I don’t recommend it to a lot of people with mental illnesses, but I am finding that living on my own is an incredibly rewarding experience. I don’t know if it would be if I didn’t have a very conscientious approach to my work. I am able to keep up with writing work and presentations and classes I teach very easily. But all this doesn’t come suddenly. I had to build up to it. A good number of years ago when I was a younger man I had very little faith or belief in work. I saw things like working in a coffee shop or gas station as menial work that was so beneath me that I would go out of my way to do such things as shirk responsibilities and do sloppy work, even steal.

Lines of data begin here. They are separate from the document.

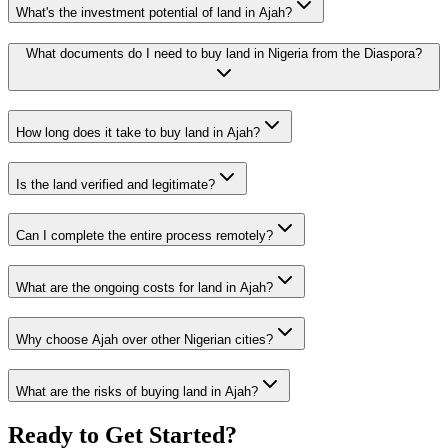
What's the investment potential of land in Ajah?
What documents do I need to buy land in Nigeria from the Diaspora?
How long does it take to buy land in Ajah?
Is the land verified and legitimate?
Can I complete the entire process remotely?
What are the ongoing costs for land in Ajah?
Why choose Ajah over other Nigerian cities?
What are the risks of buying land in Ajah?
Ready to Get Started?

I am definitely not proud of that, but I am proud I have gone through enough changes so that I can get jobs, do a good job and feel good about doing that.

Well, dear readers, that was a bit of a long post that didn’t talk about too much. I hope you enjoy the photo I took, I am really looking forward to the weather getting better here in Edmonton and then I will be out taking a lot more photos. All the best and thanks for keeping in touch with this blog!